Chronic recurrent multifocal osteomyelitis

Chronic recurrent multifocal osteomyelitis

Findings

 

The sagittal T1 series of the thoracolumbar spine showed mild superior end-plate compression of the T12 vertebral body with abnormal marrow signal, initially presumed to be post-traumatic (Figure 1).

Plain film and coronal T1 (450/14) images of the right ankle (Figure 2) demonstrated an osteolytic lesion in the right distal fibular metaphysis. Coronal FSE IR (5400/63) showed a right proximal tibial lesion (Figure 2). Given the concern for multifocal bacterial osteomyelitis and malignancy, biopsy of the distal fibular metaphyseal lesion was performed, revealing both acute and chronic osteomyelitis. All bacterial and fungal cultures were negative. A bone marrow biopsy concurrently performed at this time showed no findings of hematopoetic malignancy. Conservative treatment was given, with the presumptive diagnosis of chronic recurrent multifocal osteomyelitis.

Coronal FSE IR (5400/63) of the lower extremity, taken 15 months later, showed new symmetric lesions in the distal tibial metaphyses, as well as lesions in the left proximal tibial metaphysis (Figure 3). The previously noted right proximal tibial metaphyseal lesion had resolved. The patient was again treated conservatively with resolution of symptoms. 

 

Discussion

 

Chronic recurrent multifocal osteomyelitis (CRMO) is an inflammatory disease of bone that occurs primarily in children and adolescents.1 Though it generally has a benign, self-limited clinical course, its variable clinical findings can often mimic more serious diseases such as bacterial osteomyelitis and malignancy.2 Recognition of the imaging findings of this protean condition plays a crucial role in its diagnosis.

Symptoms may include low-grade fever and malaise, with local pain and swelling of the affected bones, although this constellation of findings is not consistently present.3,4 Laboratory findings are relatively few and point to nonspecific inflammation, with elevation of the erythrocyte sedimentation rate (ESR). Microbiologic cultures of the blood are negative.5

The most characteristic features are recurrent episodes of active disease followed by remission. Reactivation occurs either in previously involved osseous locations or in different sites.1 The most common locations are the metaphyses of long bones and clavicles. Less frequent involvement is seen in the vertebrae and pelvis, while other locations are uncommon.6 Symmetric lesions have been classically described, though this is an inconsistent finding.7

The radiographic findings appear similar to acute bacterial osteomyelitis. Metaphyseal lesions are osteolytic, with a thin sclerotic rim often seen in healing lesions.8 The degree of periosteal reaction can vary, as can the presence of soft tissue swelling.9 Bone scintigraphy is useful in identifying the presence of multifocal disease, which helps in making the correct diagnosis.

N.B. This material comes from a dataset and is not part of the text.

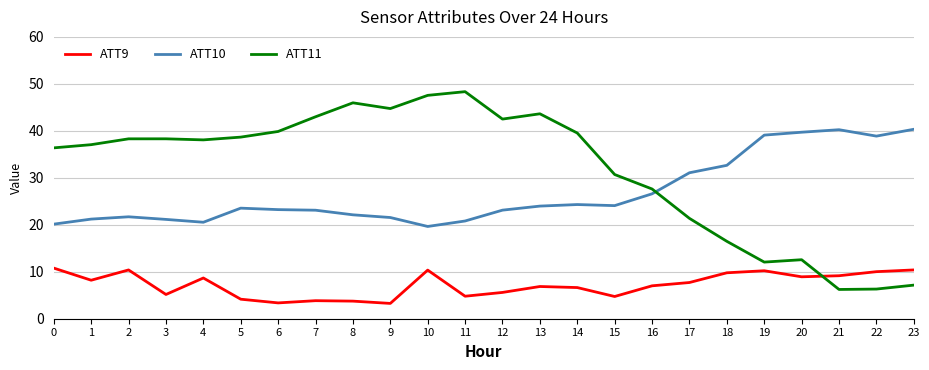

Is this an area chart (filled region under the line)?

No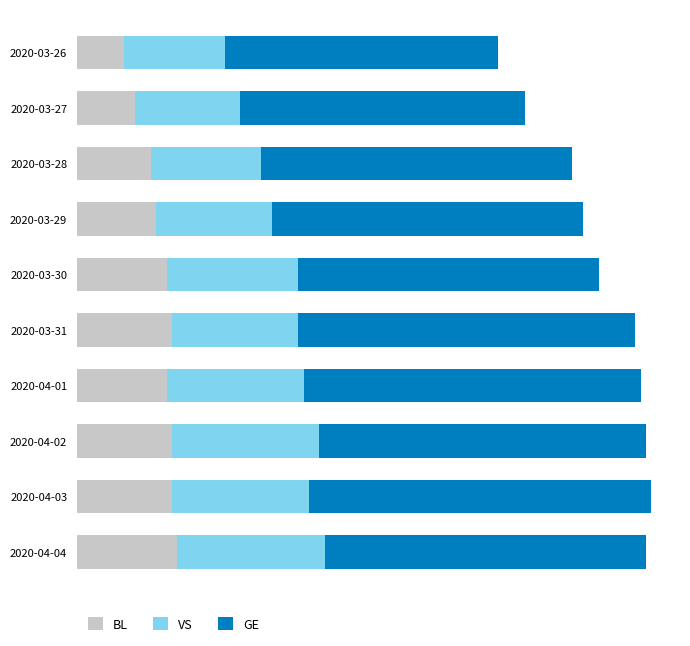

What are all the series names shown in the legend?

BL, VS, GE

MR imaging is especially advantageous in detecting early disease before radiographic findings are present. In addition to demonstrating the characteristic findings of marrow edema, it is useful in excluding stigmata associated with bacterial osteomyelitis such as soft tissue abscesses, sinus tracts and sequestra.10

 

Conclusion

Though chronic recurrent multifocal osteomyelitis is a diagnosis of exclusion, the clinical course, presence of multiple reactivating and remitting lesions over time, and absence of positive microbiologic results should suggest the diagnosis. As the disease is self-limiting, knowledge of its characteristic appearance can prevent overly aggressive medical and surgical evaluation and treatment.